» WHAT THE TASK REQUIRES:
Report back every line below that carries the word "yapmak".

» DATA TO USE:
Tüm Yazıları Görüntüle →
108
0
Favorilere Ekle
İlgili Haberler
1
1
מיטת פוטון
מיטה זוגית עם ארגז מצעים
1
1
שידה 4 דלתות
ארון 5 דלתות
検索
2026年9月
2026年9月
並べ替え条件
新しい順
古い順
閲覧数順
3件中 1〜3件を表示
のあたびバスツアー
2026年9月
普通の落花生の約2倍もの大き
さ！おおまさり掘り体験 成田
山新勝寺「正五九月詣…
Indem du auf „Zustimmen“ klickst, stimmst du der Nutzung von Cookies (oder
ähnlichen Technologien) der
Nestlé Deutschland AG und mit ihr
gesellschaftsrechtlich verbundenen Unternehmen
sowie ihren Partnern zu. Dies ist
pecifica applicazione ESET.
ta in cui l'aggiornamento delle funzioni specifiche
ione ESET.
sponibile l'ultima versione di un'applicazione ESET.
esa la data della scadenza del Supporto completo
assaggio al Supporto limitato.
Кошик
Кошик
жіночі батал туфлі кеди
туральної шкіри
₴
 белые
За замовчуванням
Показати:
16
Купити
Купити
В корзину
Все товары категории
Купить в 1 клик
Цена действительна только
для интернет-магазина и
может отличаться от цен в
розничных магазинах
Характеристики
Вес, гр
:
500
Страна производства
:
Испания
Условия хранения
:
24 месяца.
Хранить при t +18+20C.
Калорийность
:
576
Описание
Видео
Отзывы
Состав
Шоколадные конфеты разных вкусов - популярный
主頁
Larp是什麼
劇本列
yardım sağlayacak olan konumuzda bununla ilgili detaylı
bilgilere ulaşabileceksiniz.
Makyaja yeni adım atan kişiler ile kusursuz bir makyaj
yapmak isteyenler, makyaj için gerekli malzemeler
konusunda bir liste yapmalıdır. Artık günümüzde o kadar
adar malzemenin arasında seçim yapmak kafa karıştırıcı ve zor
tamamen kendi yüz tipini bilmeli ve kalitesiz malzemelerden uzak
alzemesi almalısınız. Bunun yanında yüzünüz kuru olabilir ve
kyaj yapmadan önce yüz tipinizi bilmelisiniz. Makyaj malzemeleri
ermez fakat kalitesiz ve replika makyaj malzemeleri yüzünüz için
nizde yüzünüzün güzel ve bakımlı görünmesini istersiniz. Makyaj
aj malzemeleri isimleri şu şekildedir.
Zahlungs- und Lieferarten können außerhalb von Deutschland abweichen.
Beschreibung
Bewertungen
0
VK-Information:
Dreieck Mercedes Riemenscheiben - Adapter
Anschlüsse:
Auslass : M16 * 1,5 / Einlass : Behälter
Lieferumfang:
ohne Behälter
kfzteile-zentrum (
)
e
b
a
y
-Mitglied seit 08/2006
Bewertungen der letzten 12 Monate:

» OUTPUT FOR THIS EXERCISE:
yapmak isteyenler, makyaj için gerekli malzemeler
adar malzemenin arasında seçim yapmak kafa karıştırıcı ve zor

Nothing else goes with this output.